PROBLEM DETAILS ::
Answer these questions from the setred documentation below.
1. What is the default value of theta?
2. What does the method use the distance matrix D to construct?
3. What happens when the percentage of new labeled examples reaches the perc.full value?

PASSAGE ::
..............................

% Generated by roxygen2: do not edit by hand
% Please edit documentation in R/SETRED.R
\name{setred}
\alias{setred}
\title{General Interface for SETRED model}
\usage{
setred(
  dist = "Euclidean",
  learner,
  theta = 0.1,
  max.iter = 50,
  perc.full = 0.7,
  D = NULL
)
}
\arguments{
\item{dist}{A distance function or the name of a distance available
in the \code{proxy} package to compute. Default is "Euclidean"
the distance matrix in the case that \code{D} is \code{NULL}.}

\item{learner}{model from parsnip package for training a supervised base classifier
using a set of instances. This model need to have probability predictions
(or optionally a distance matrix) and it's corresponding classes.}

\item{theta}{Rejection threshold to test the critical region. Default is 0.1.}

\item{max.iter}{maximum number of iterations to execute the self-labeling process.
Default is 50.}

\item{perc.full}{A number between 0 and 1. If the percentage
of new labeled examples reaches this value the self-training process is stopped.
Default is 0.7.}

\item{D}{A distance matrix between all the training instances. This matrix is used to
construct the neighborhood graph. Default is NULL, this means the
method create a matrix with dist param}
}
\value{
(When model fit) A list object of class "setred" containing:
\describe{
\item{model}{The final base classifier trained using the enlarged labeled set.}
\item{instances.index}{The indexes of the training instances used to
train the \code{model}. These indexes include the initial labeled instances
and the newly labeled instances.

..............................

EXTRACTED RECORDS ::
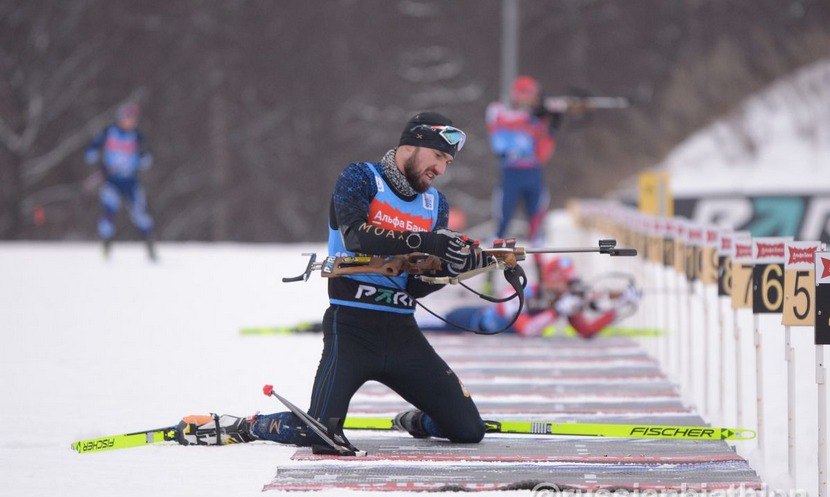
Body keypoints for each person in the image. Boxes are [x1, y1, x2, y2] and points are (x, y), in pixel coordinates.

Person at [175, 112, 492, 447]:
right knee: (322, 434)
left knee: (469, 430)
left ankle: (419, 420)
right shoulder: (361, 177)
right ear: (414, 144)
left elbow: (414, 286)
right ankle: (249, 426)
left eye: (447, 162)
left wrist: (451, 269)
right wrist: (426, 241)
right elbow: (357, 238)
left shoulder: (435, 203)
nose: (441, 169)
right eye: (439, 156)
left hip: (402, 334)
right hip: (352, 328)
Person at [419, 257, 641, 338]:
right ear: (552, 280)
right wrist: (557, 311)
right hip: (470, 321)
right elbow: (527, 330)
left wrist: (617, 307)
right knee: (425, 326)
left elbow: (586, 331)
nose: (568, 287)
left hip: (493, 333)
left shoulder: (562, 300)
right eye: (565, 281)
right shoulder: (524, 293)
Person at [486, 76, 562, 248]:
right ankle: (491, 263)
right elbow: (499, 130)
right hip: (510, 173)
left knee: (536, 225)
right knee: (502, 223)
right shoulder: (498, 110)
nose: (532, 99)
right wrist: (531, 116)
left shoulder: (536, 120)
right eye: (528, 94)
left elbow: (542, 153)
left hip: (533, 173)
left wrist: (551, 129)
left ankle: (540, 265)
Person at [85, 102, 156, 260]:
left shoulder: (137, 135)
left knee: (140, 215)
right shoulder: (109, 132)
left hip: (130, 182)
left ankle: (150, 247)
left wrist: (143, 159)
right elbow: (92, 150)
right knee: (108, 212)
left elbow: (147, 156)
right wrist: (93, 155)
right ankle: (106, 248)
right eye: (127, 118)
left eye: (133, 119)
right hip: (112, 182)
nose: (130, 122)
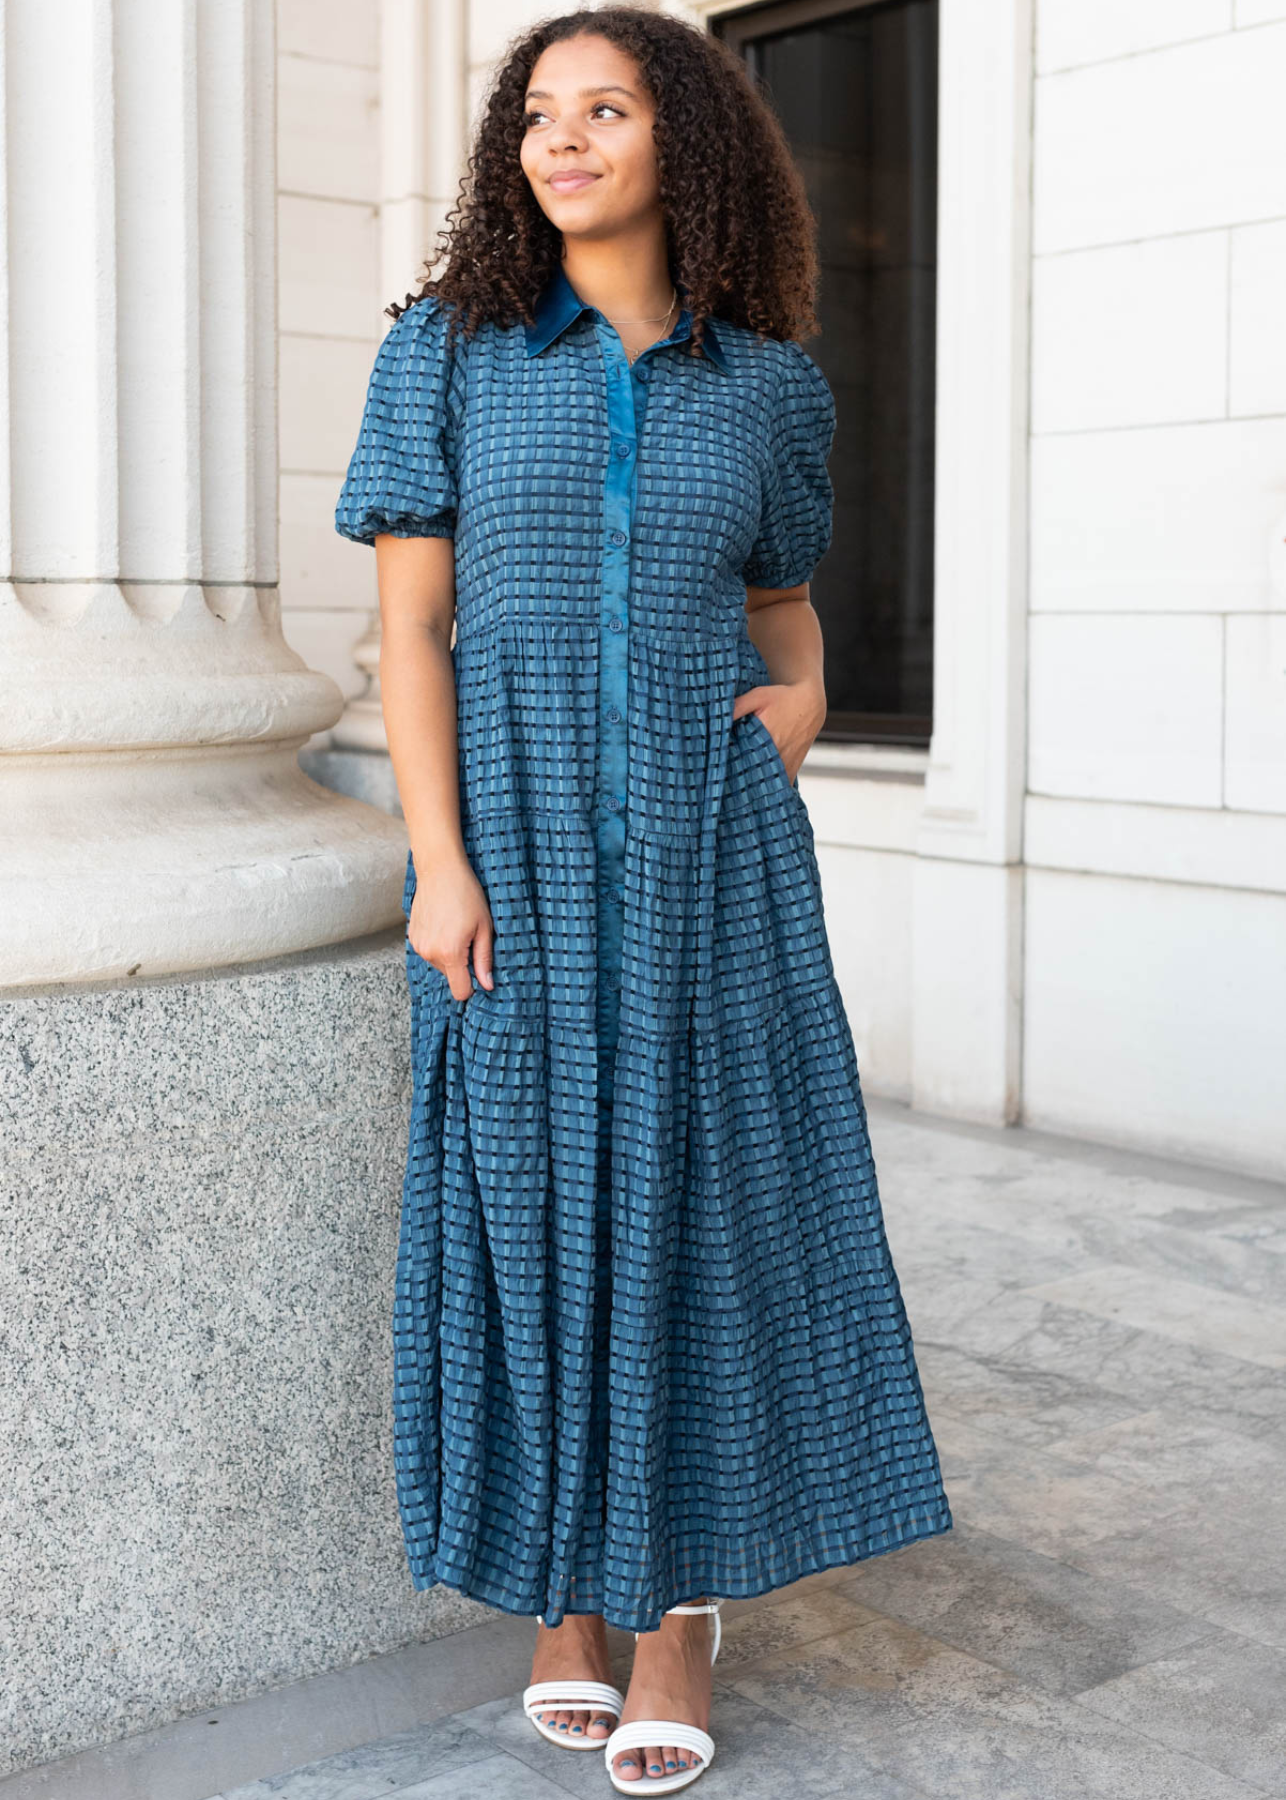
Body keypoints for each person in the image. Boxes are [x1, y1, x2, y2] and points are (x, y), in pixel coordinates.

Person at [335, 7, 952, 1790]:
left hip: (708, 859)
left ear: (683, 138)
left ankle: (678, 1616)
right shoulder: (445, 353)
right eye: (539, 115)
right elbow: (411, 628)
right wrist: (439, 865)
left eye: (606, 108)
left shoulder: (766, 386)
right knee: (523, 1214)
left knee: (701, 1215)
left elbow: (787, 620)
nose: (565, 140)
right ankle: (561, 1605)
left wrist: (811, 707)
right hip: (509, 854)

..............................

SOLUTION ::
1. 0.1
2. The neighborhood graph.
3. The self-training process is stopped.